The baseball season had begun and the Giants were playing in Manhattan at the Polo Ground, the Brooklyn Dodgers in Flatbush at Ebbets Field and the Yankees in the Bronx at Yankee Stadium. The racing season was underway at Jamaica Racetrack in Queens and Audax Minor kept readers abreast of the action in his regular feature “The Race Track.” In this issue he reported that “enough young hopefuls went wrong at Jamaica last week to fill a horse car back to Kentucky.” He also wrote that "as a man who has been jostled, elbowed, and stepped on by the crowd at Jamaica, I'm inclined to sympathize with a peripatetic horseplayer who calls the place Footsore Downs." He remembered “the old days of betting rings and bookmakers, when the handicappers often remarked after a race, ‘I had a savior on that one,’" meaning they had hedged their bets by also placing money on the favorite. If sports were not your thing, 45 tickets were available daily to the public for the meetings of the UN Security Council at the Bronx campus of Hunter College.

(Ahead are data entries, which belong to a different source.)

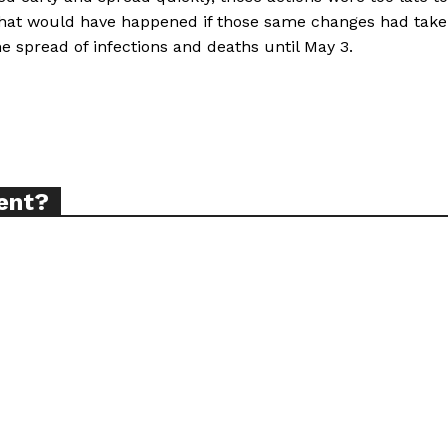
what would have happened if those same changes had tak
e spread of infections and deaths until May 3.
TODAY
tigative Content?
ent?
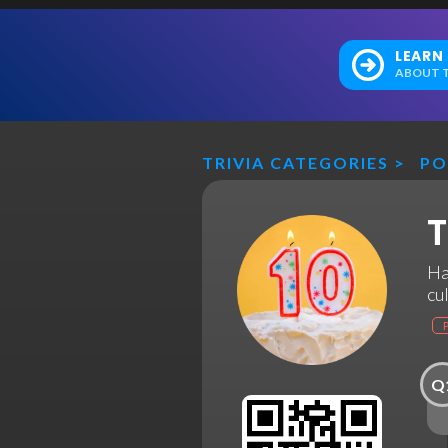
LEARN
ABOUT T
TRIVIA CATEGORIES
>
PO
T
Ha
cu
Q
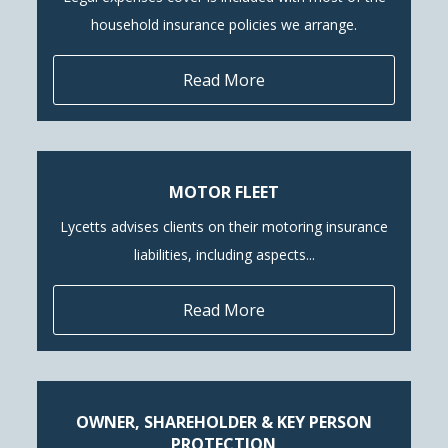
household insurance policies we arrange.
Read More
MOTOR FLEET
Lycetts advises clients on their motoring insurance
liabilities, including aspects...
Read More
OWNER, SHAREHOLDER & KEY PERSON
PROTECTION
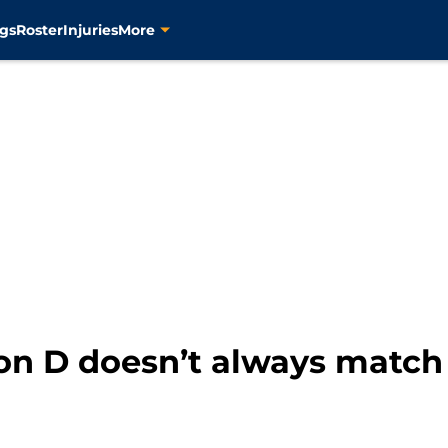
gs
Roster
Injuries
More
ion D doesn’t always match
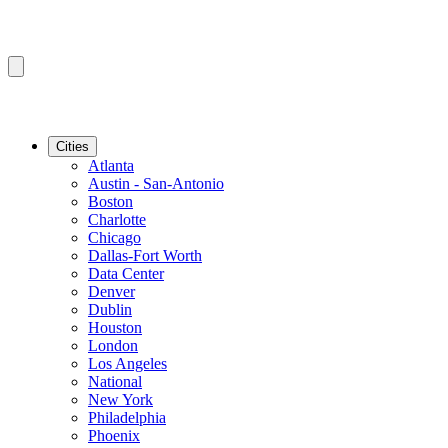
Cities
Atlanta
Austin - San-Antonio
Boston
Charlotte
Chicago
Dallas-Fort Worth
Data Center
Denver
Dublin
Houston
London
Los Angeles
National
New York
Philadelphia
Phoenix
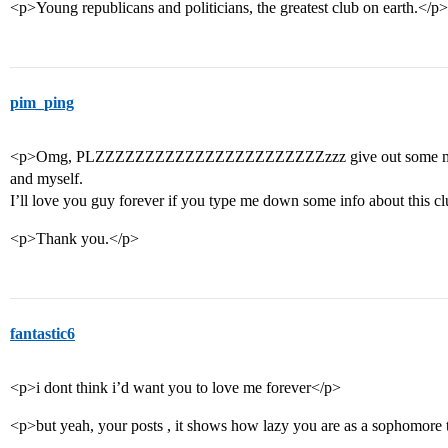
<p>Young republicans and politicians, the greatest club on earth.</p>
pim_ping
<p>Omg, PLZZZZZZZZZZZZZZZZZZZZZZZzzz give out some more i
and myself.
I’ll love you guy forever if you type me down some info about this c
<p>Thank you.</p>
fantastic6
<p>i dont think i’d want you to love me forever</p>
<p>but yeah, your posts , it shows how lazy you are as a sophomore t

The proceedings also were broadcast on WNYC.

Among the other radio highlights that week, according to The New Yorker, were Cardinal Spellman’s Easter address on WOR, the Saturday night broadcast of the Boston Symphony on WJZ and earlier that evening the Philadelphia Orchestra on WABC. On Sunday, classical music fans could listen to the CBS Symphony at 3 PM on WABC, the NBC Symphony on WEAF at 5 PM and the Ford Sunday Evening Hour at 8 PM on WJZ. Robert Casadesus on piano was the featured performer Monday at 9PM on WEAF. “Goings on About Town” also recommended the news commentary on WJZ of Elmer Davis, noted for his condemnation of the excesses of both Soviet aggression and the House Un-American Activities Committee, and Raymond Swing and, on Sundays, former mayor Fiorello LaGuardia.

Find it odd that the CBS Symphony was broadcasting on WABC? Well, WABC had been the call letters of the CBS Network station in New York before the ABC Network was formed in 1944. When the FCC ruled that a network could not have two stations in a single market, NBC divested itself of its second string stations, the Blue Network, which became the nucleus of the new ABC network. WJZ was the NBC Blue station in New York and it became the ABC affiliate. WEAF remained the NBC affiliate. Later in 1946 WABC became WCBS and WEAF became WNBC. WJZ did not become WABC until 1953.